Even huge websites such as Google, Yahoo, MySpace, YouTube, etc. could be hacked if enough people got together and worked to do it.

Even huge websites such as Google, Yahoo, MySpace, YouTube, etc. could be hacked if enough people got together and worked to do it.
Nothing is totally secure, everything can be hacked in some form.

However a large site could be hacked by one person, hence it's not exactly like having more people increases your chances of a successful hack.

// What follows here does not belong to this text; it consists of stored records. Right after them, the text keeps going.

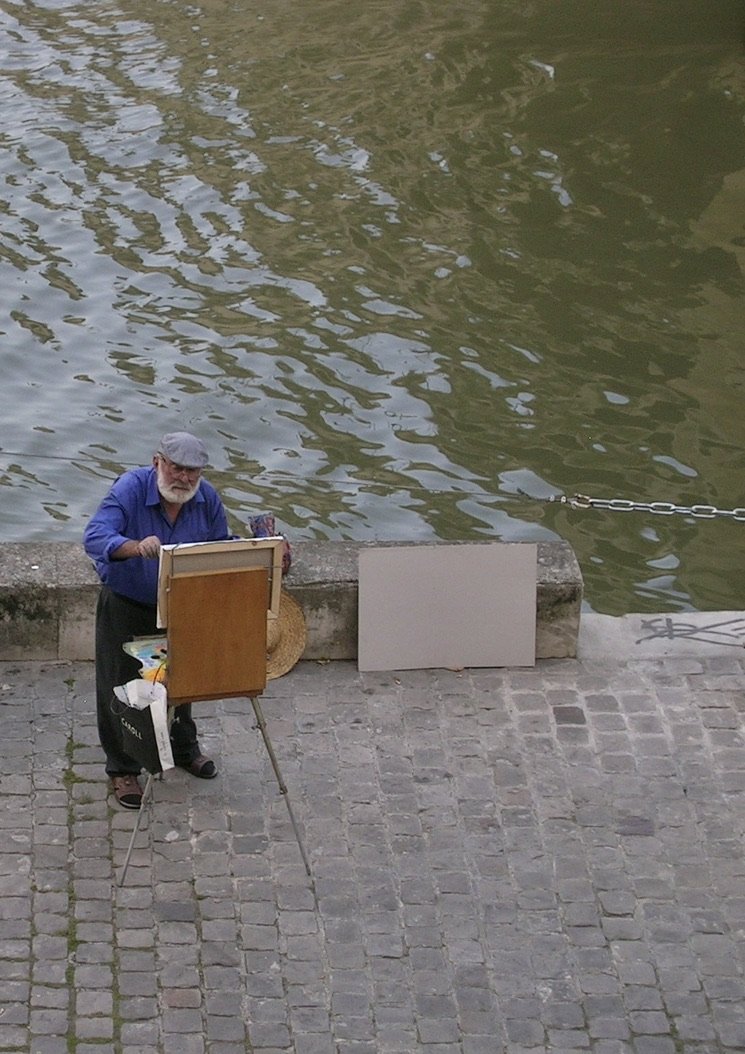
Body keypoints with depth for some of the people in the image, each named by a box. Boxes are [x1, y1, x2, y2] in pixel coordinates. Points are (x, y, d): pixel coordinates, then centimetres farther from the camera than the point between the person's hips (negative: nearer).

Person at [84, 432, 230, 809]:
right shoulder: (130, 488, -27)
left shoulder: (207, 499, -12)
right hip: (126, 606, -4)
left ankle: (184, 749, 43)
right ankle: (122, 769, 17)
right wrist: (136, 547, -59)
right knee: (122, 689, 2)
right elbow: (95, 537, -40)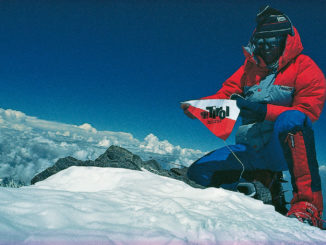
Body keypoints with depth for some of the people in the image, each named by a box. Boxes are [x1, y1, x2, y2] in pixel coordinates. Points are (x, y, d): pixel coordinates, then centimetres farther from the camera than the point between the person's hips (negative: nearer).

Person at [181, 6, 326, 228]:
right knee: (199, 173, -1)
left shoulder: (305, 68, -1)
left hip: (284, 150, -5)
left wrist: (265, 111, -28)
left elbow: (308, 111, -13)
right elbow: (224, 95, 8)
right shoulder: (250, 68, 13)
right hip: (250, 150, 6)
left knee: (290, 119, -38)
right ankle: (263, 182, 13)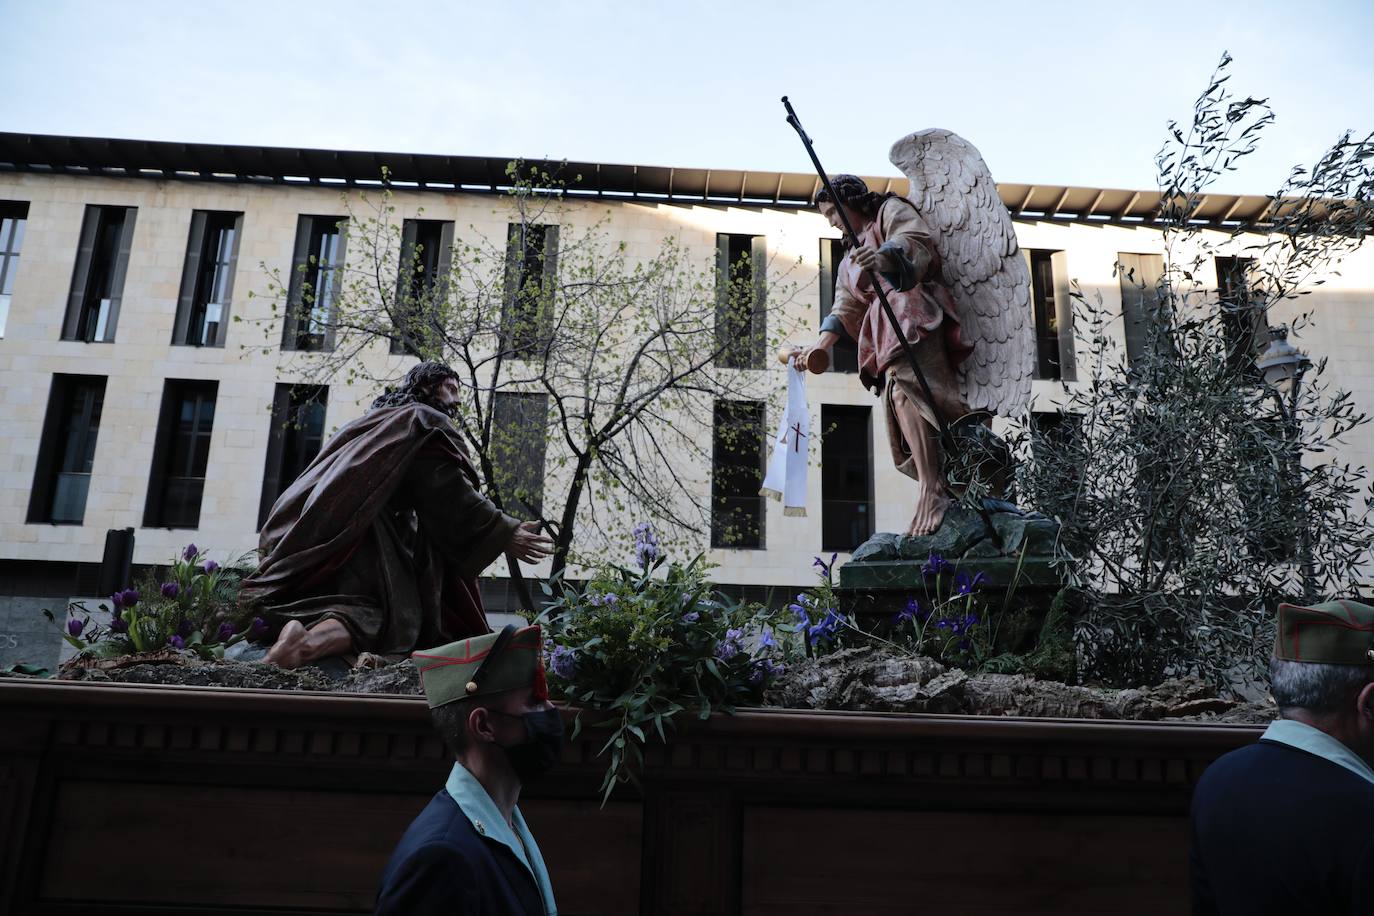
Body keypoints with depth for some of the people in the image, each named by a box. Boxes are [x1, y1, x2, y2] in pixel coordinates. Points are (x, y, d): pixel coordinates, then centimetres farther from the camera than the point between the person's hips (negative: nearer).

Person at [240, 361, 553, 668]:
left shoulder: (380, 418, 30)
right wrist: (504, 533, -6)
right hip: (365, 531, -8)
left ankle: (300, 626, -11)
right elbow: (449, 493, -8)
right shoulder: (426, 421, 3)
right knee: (391, 614, -9)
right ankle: (309, 643, -35)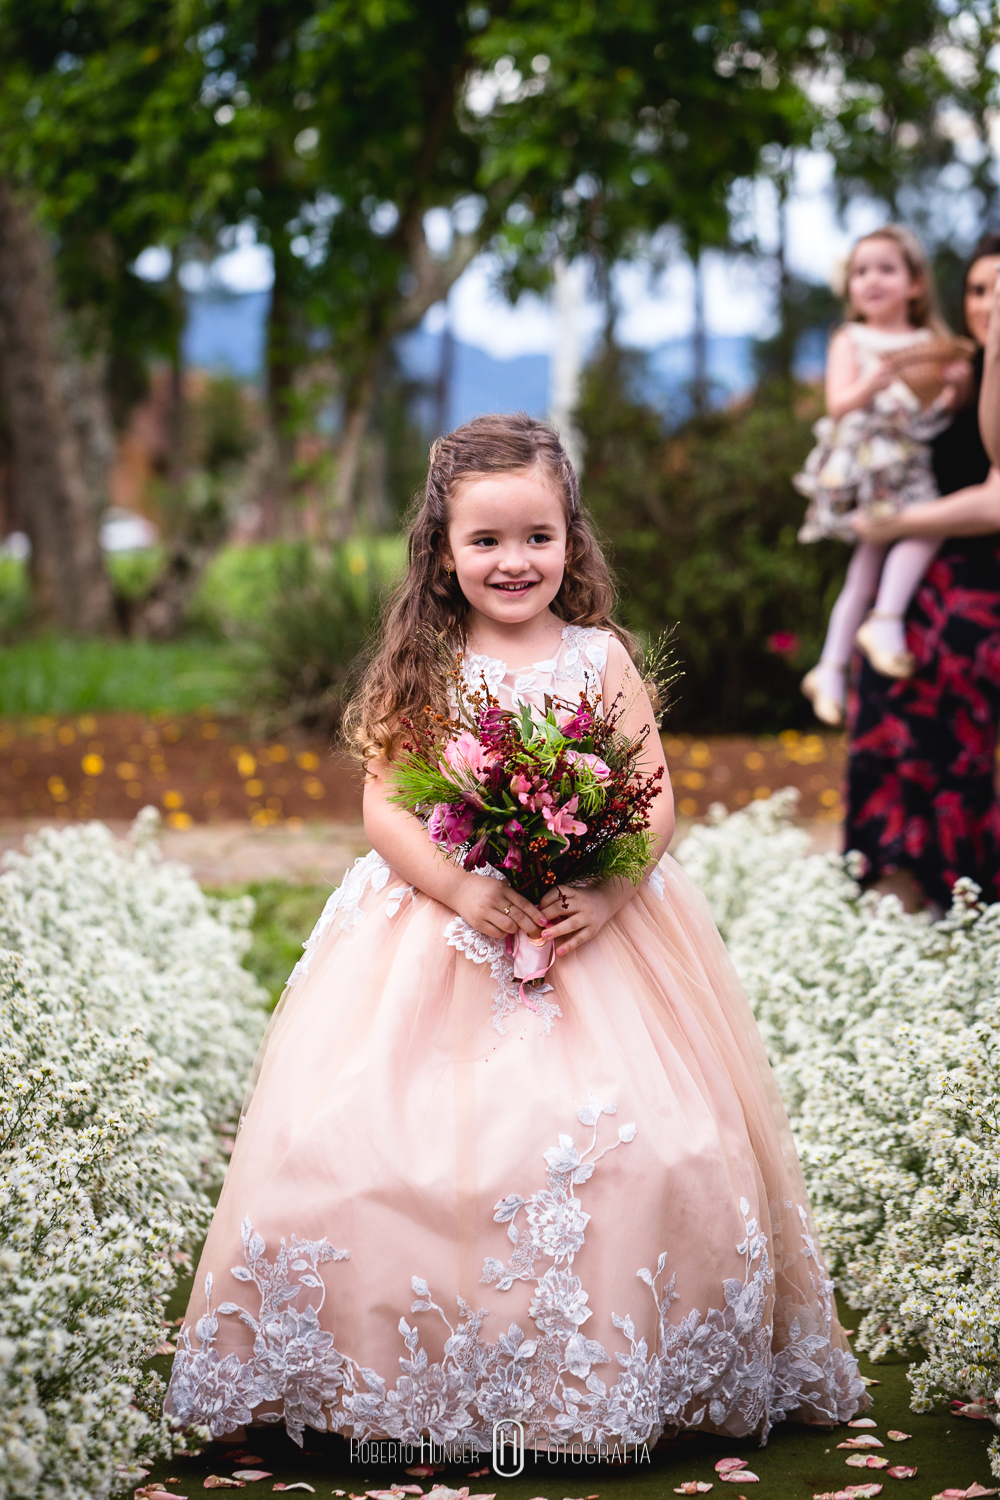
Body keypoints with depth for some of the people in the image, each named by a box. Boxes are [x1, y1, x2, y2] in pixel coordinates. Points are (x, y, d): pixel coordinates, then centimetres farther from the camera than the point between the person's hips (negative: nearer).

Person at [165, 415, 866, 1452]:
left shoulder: (600, 655, 3)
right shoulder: (424, 668, 3)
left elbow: (654, 800, 0)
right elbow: (382, 804, -2)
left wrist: (607, 895, -18)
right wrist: (462, 889, -19)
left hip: (596, 926, 0)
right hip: (439, 928, 0)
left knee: (644, 1147, -13)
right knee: (354, 1139, -11)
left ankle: (605, 1368, 4)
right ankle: (411, 1371, 5)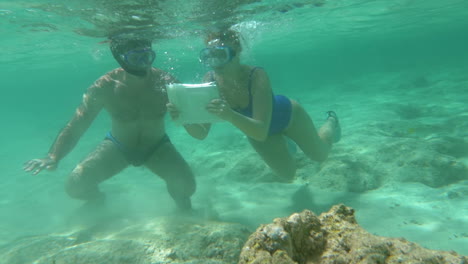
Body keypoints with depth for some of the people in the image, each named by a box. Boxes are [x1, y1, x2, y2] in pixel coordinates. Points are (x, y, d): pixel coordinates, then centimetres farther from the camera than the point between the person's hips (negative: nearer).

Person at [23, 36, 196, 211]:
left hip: (157, 148, 0)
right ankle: (96, 199, 26)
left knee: (186, 186, -24)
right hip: (117, 146, 1)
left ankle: (181, 201, 17)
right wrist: (53, 157, -35)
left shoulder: (166, 82, -23)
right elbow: (74, 128, -18)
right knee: (74, 186, -15)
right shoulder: (104, 87, -23)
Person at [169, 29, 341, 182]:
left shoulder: (257, 76, -40)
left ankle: (331, 121, 52)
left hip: (285, 114, -3)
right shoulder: (210, 80, -29)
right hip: (254, 128, 3)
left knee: (320, 154, 21)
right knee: (287, 175, 15)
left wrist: (230, 116, -63)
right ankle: (284, 142, 46)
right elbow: (201, 133, -26)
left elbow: (261, 132, -47)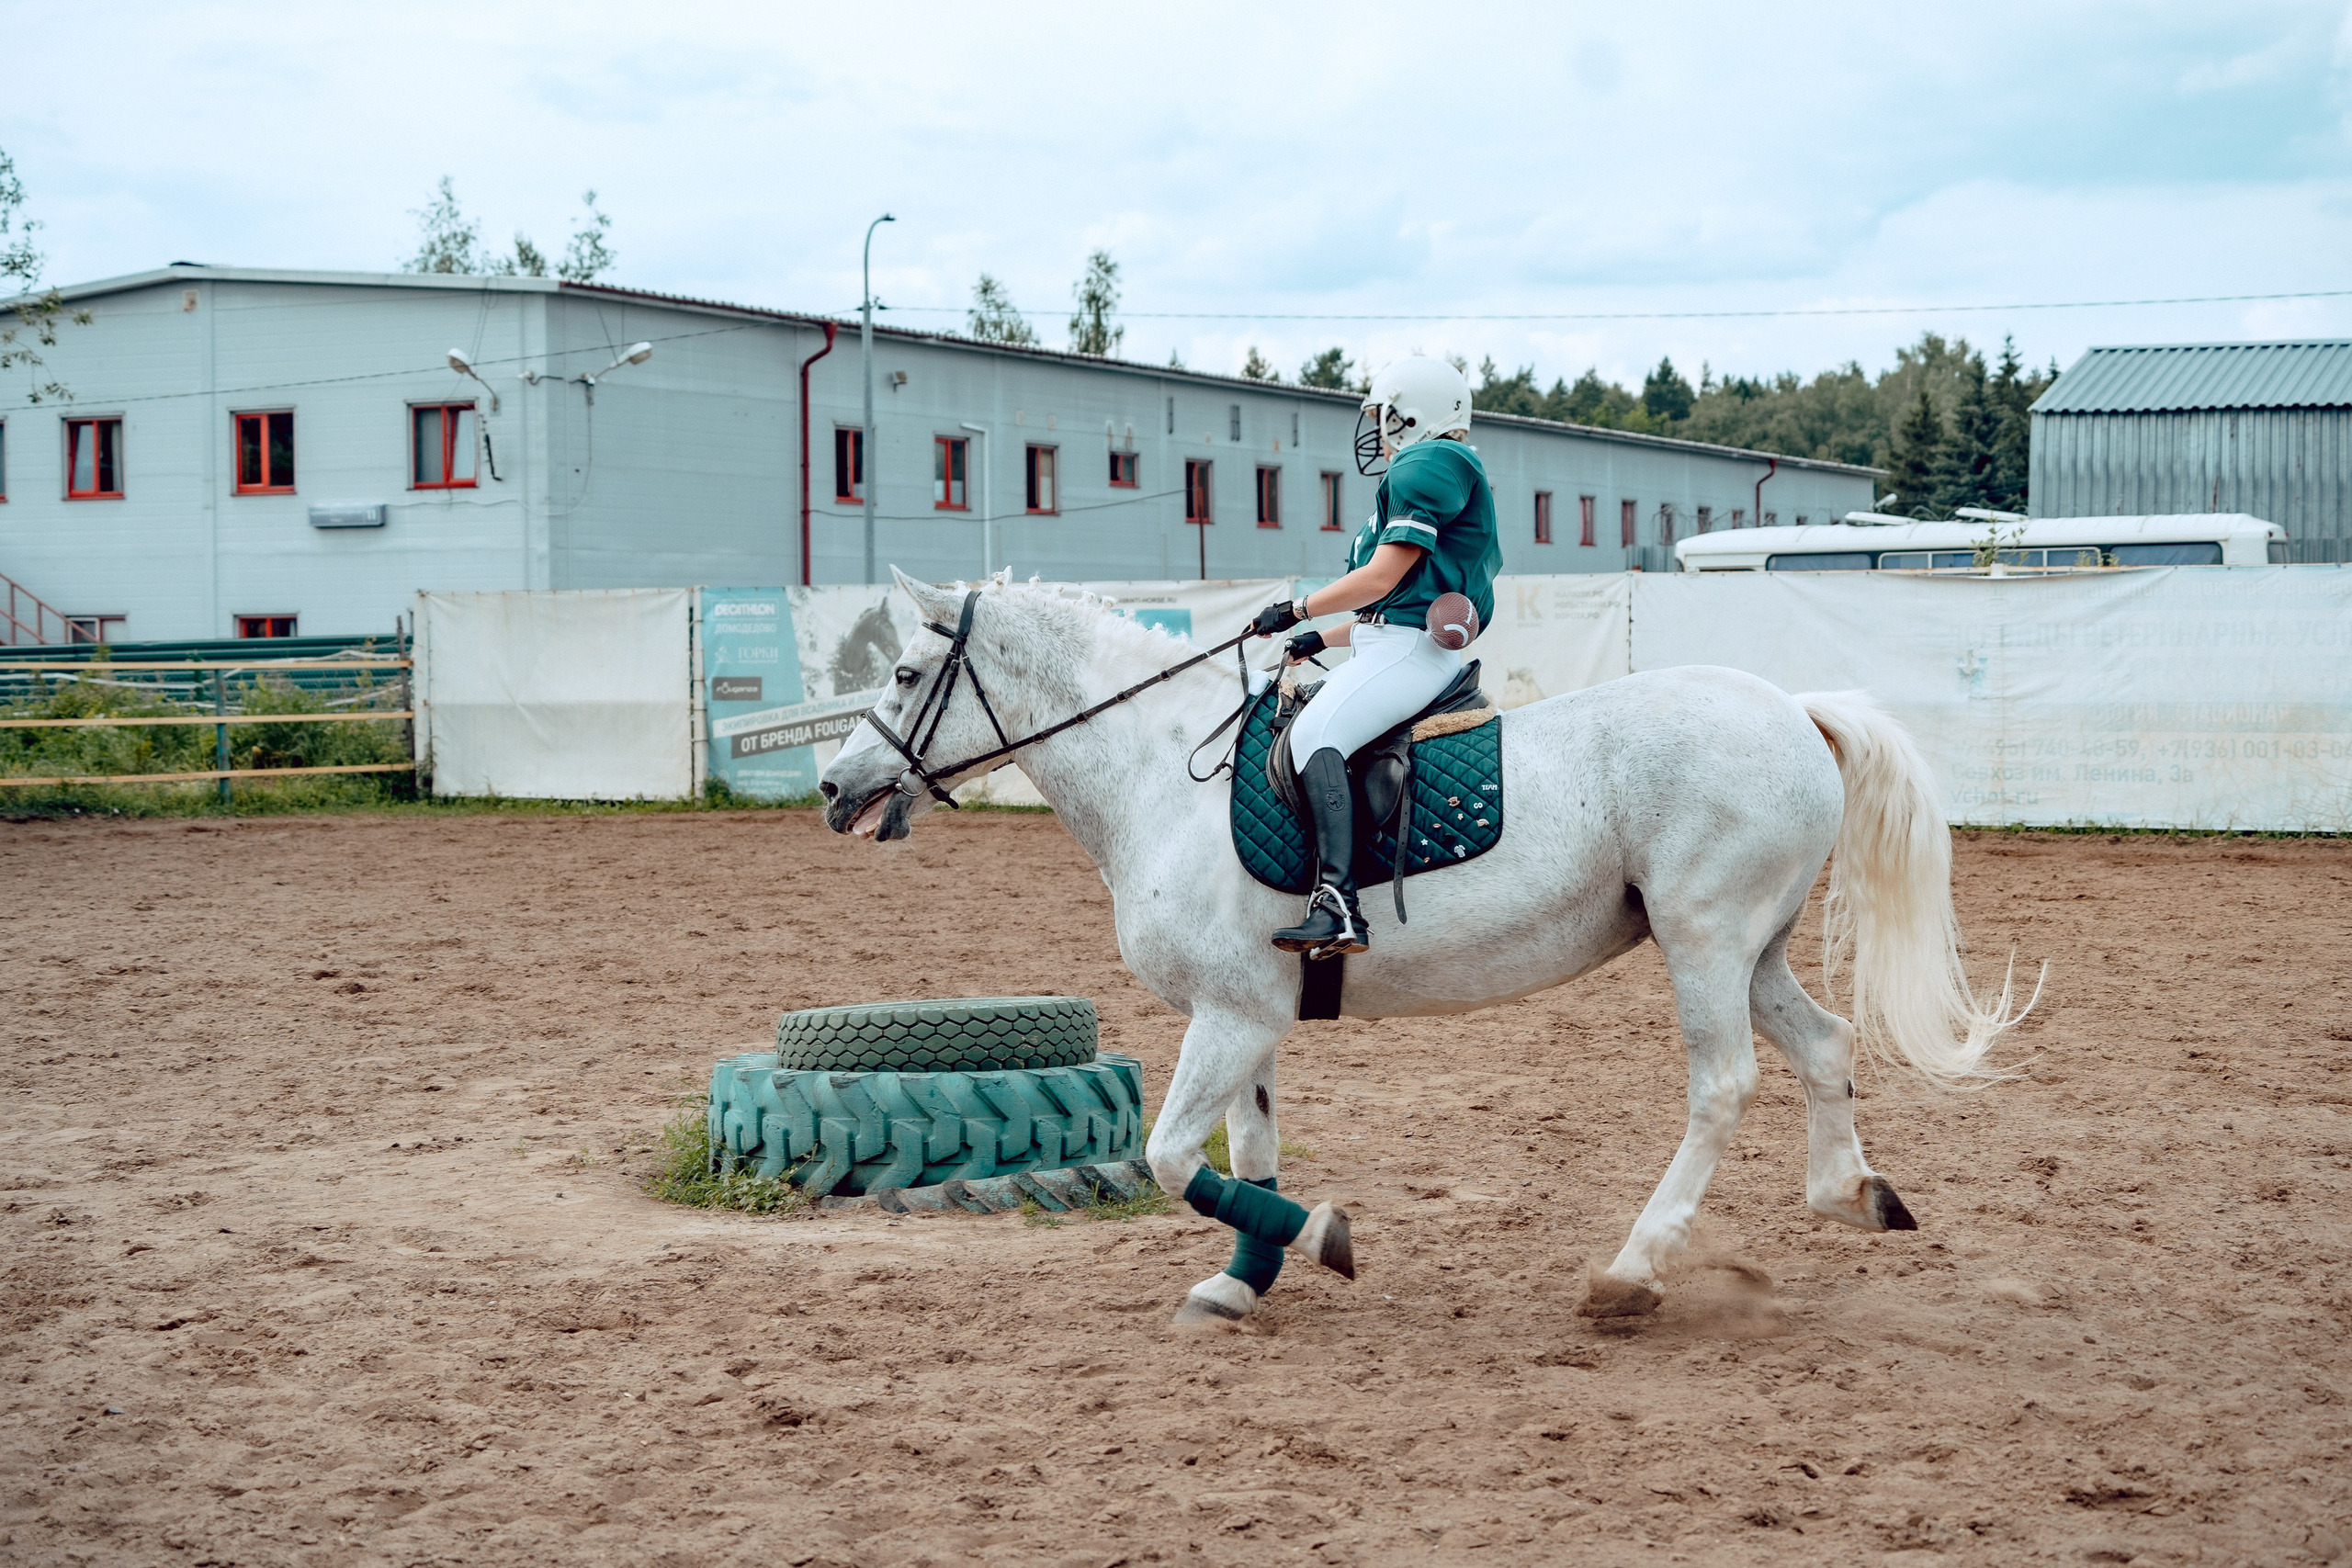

Nothing is totally secure, everything can be hacked in some form.

However a large site could be hacked by one person, hence it's not exactly like having more people increases your chances of a successful hack.

The fewer people involved lessens the chances of someone opening their mouth and you ending up in jail :)

I'm going to close this thread. If you have questions, feel free to ask. If you have answers, I'd encourage you to start a thread in one of our many forums.

In fact, I'd like to encourage anyone reading to help us get back to the normal day-to-day activities around here by exploring the forums, answering questions, asking questions, talking about what's gone on in your corner of the world and helping us rebuild the great WHT content (that we're still working several avenues to restore).

Thanks for everyone's patience and support.